All sides will agree, however, that we are quickly running out of time. Continued inaction will condemn us to a crash financial evacuation of cholera-like proportions.
Simple Solution: HM
How do we avert such a natural disaster? I see front-line clinicians—yes, hospitalists—leading the way. Hospitals and healthcare networks are actively mobilizing to create accountable-care organizations (ACOs) in preparation for payment reform almost certain to resurrect some form of capitation or bundling. The finance department of these organizations can only do so much. As they feel the tremors of financial instability, they will cling to what they know—increasing revenue through new services and budget line-item reductions (e.g. decreased funding for hospitalists).

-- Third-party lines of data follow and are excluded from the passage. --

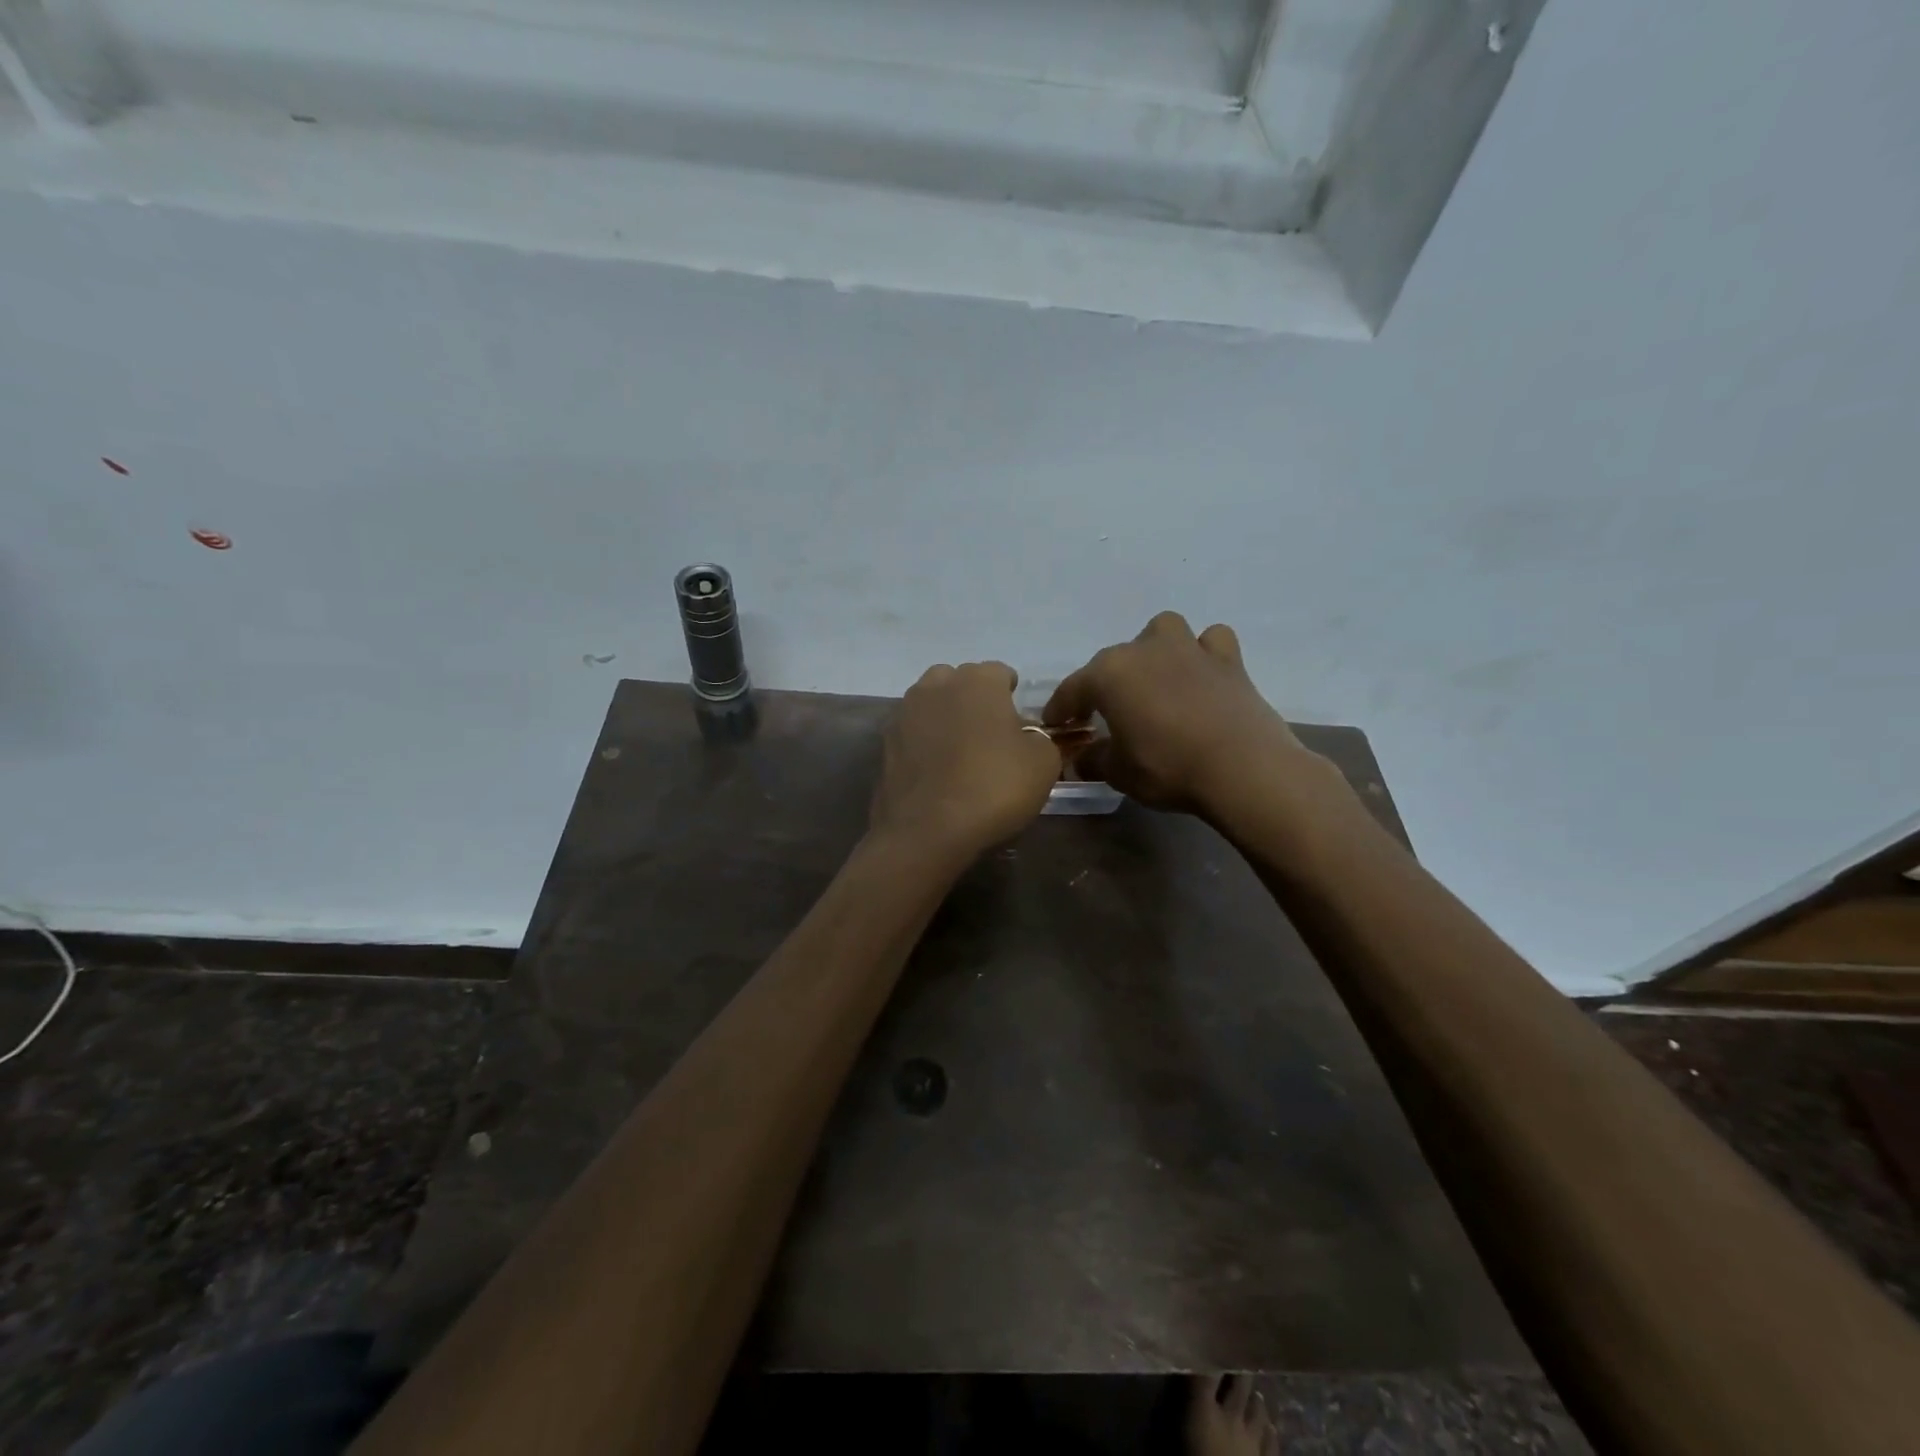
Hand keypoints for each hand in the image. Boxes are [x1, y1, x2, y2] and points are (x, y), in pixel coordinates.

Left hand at [870, 661, 1061, 858]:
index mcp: (978, 681)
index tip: (1018, 721)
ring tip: (960, 751)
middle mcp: (937, 685)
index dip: (1012, 694)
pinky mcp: (885, 742)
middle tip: (989, 735)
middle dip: (974, 700)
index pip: (1000, 672)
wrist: (927, 830)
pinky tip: (936, 770)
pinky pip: (913, 732)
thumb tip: (1026, 737)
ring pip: (931, 703)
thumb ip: (1039, 739)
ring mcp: (905, 712)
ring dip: (946, 718)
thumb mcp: (1043, 763)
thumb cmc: (993, 787)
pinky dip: (924, 743)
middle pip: (960, 681)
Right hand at [1043, 612, 1313, 817]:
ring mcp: (1188, 648)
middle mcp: (1145, 650)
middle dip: (1104, 684)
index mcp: (1109, 674)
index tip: (1056, 725)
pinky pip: (1210, 642)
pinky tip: (1202, 675)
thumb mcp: (1119, 773)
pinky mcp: (1228, 659)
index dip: (1061, 708)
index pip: (1073, 689)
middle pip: (1113, 660)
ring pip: (1162, 632)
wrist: (1243, 768)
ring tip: (1156, 679)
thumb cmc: (1168, 768)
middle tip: (1105, 713)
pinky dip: (1203, 654)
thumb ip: (1095, 759)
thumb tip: (1083, 758)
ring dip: (1154, 650)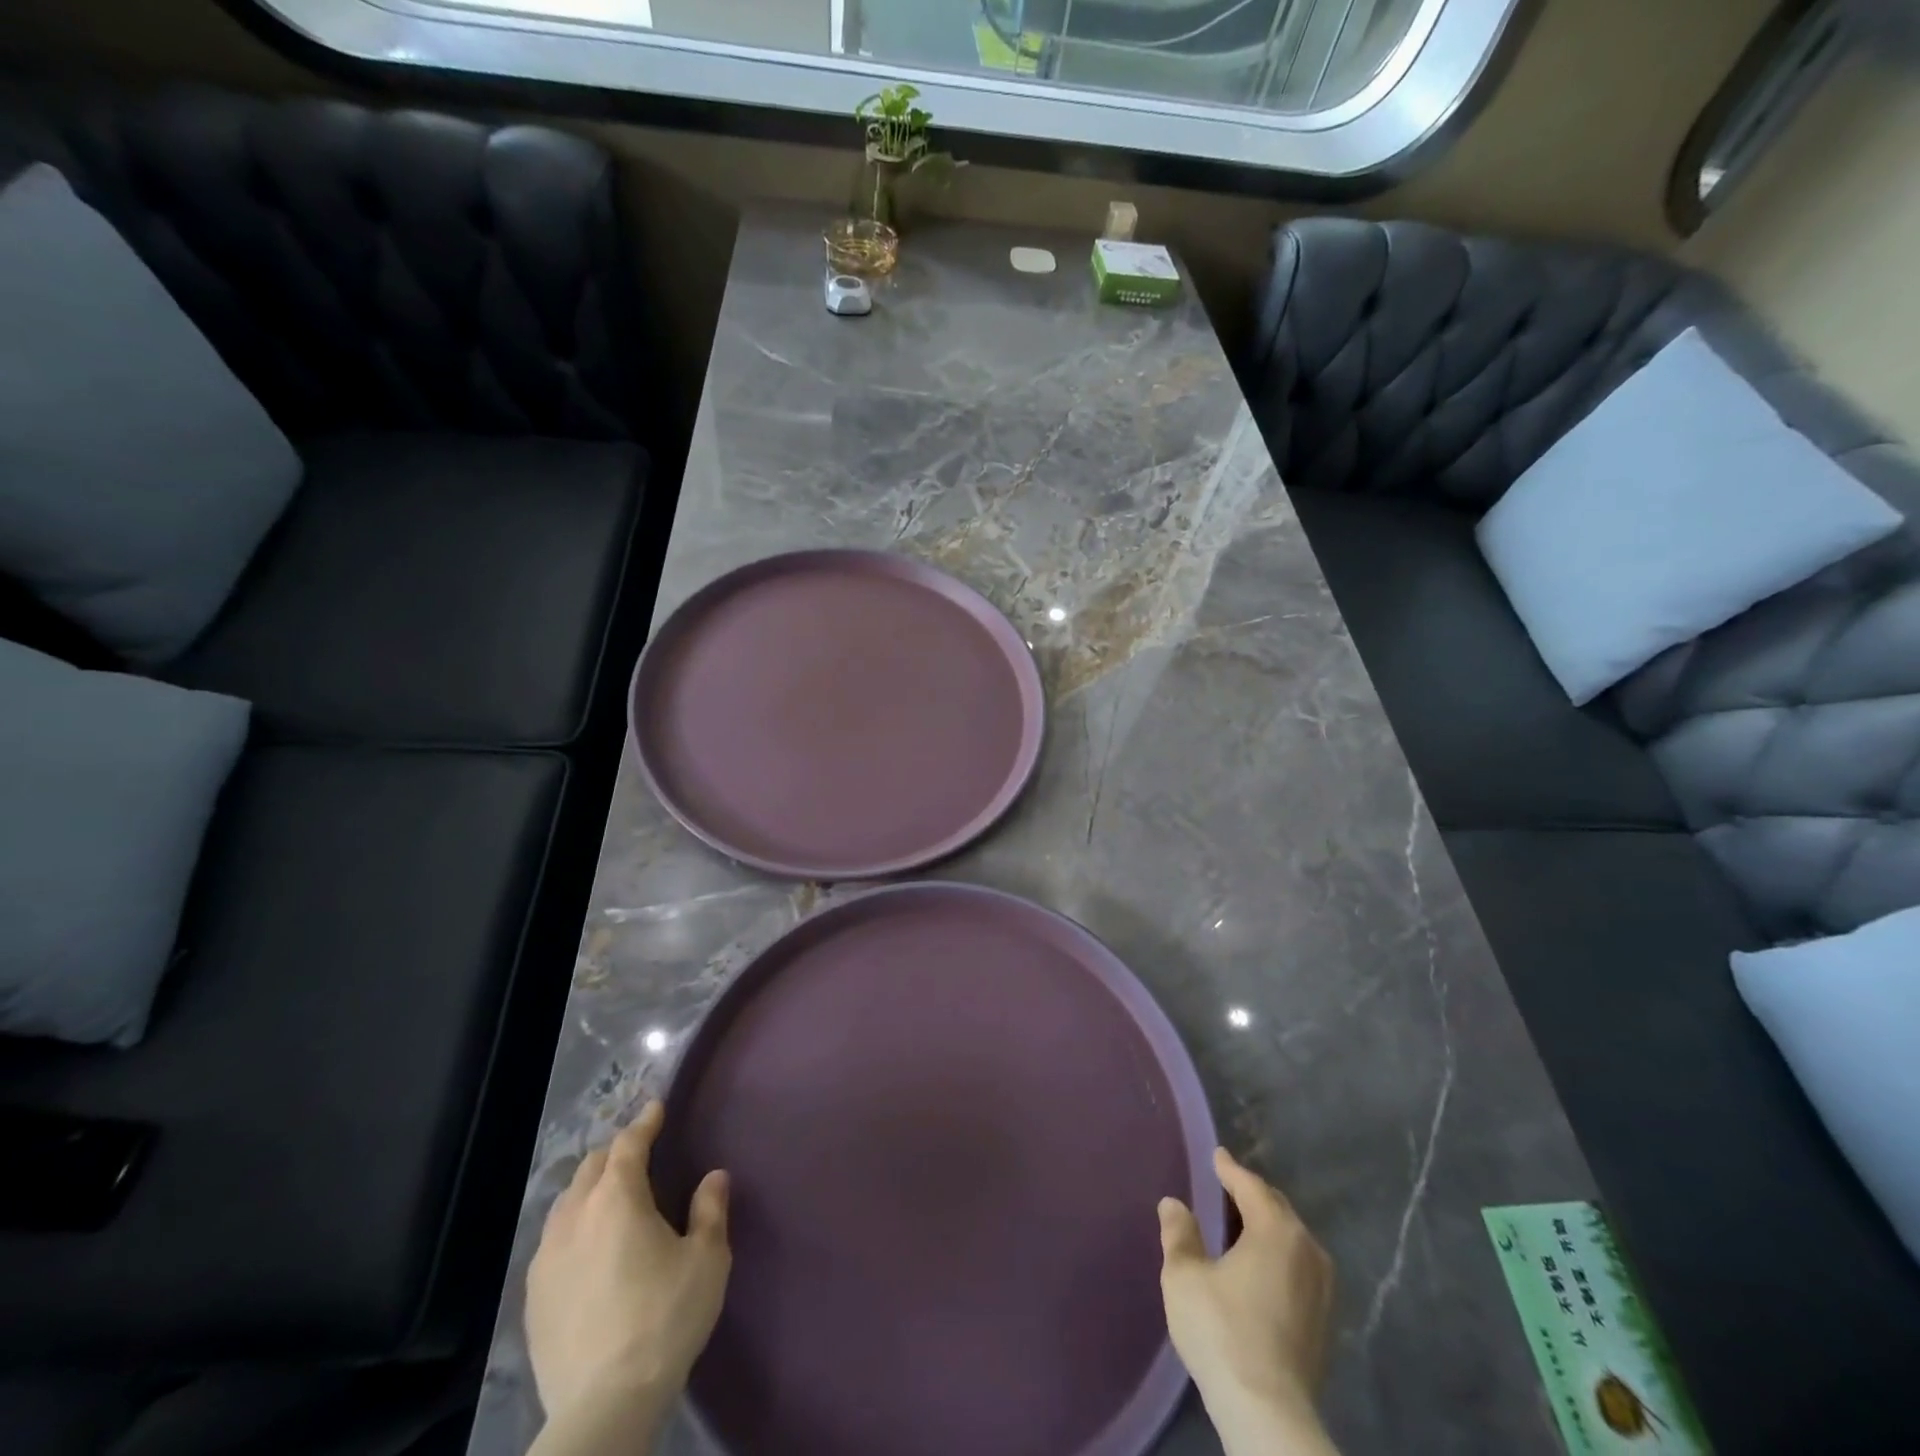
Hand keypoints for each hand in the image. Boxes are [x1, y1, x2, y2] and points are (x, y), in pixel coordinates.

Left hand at [525, 1100, 731, 1424]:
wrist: (602, 1405)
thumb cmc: (663, 1320)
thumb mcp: (706, 1260)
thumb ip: (710, 1210)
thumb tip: (713, 1176)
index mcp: (617, 1199)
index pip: (628, 1144)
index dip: (644, 1122)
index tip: (656, 1108)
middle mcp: (575, 1217)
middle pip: (592, 1167)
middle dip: (616, 1151)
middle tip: (639, 1152)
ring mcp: (547, 1258)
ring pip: (567, 1202)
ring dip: (590, 1187)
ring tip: (611, 1196)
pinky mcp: (533, 1297)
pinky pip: (553, 1240)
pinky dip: (573, 1225)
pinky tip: (586, 1246)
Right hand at [1159, 1148, 1336, 1454]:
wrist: (1268, 1414)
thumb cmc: (1222, 1331)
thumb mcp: (1185, 1276)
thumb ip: (1179, 1233)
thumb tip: (1174, 1204)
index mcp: (1276, 1230)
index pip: (1251, 1186)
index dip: (1230, 1169)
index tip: (1217, 1156)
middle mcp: (1307, 1250)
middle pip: (1277, 1209)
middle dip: (1252, 1195)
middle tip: (1226, 1188)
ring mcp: (1323, 1288)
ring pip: (1292, 1240)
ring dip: (1267, 1227)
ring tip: (1241, 1226)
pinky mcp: (1325, 1322)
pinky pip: (1299, 1267)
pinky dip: (1278, 1256)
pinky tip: (1259, 1268)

These are short-term solutions at best, and your HM group might already be experiencing the after-effects of such activity.
Hospital administrators will tighten the financial belts, but they cannot improve clinical quality by reducing waste. To paraphrase Atul Gawande, doctors must cap their own pens if we are to reduce waste in the system. Value, then, can only be defined at the bedside in the context of a healthy physician-patient relationship. And as hospitalists, we are at the bedside of the most expensive decisions in medicine.
Although the future landscape might seem bleak, opportunities for HM are aglow with promise. We have the best view of how the system might make the biggest gains. We have been raised with a focus on quality. Scores of improvement success stories are told annually at our national meetings. If we can shift our conversations to improving quality while lowering costs, I believe that defining value will prove to be our field of dreams. TH
Dr. Shen is medical director of hospital medicine at Dell Children’s Hospital in Austin, Texas, and The Hospitalist’s pediatric editor.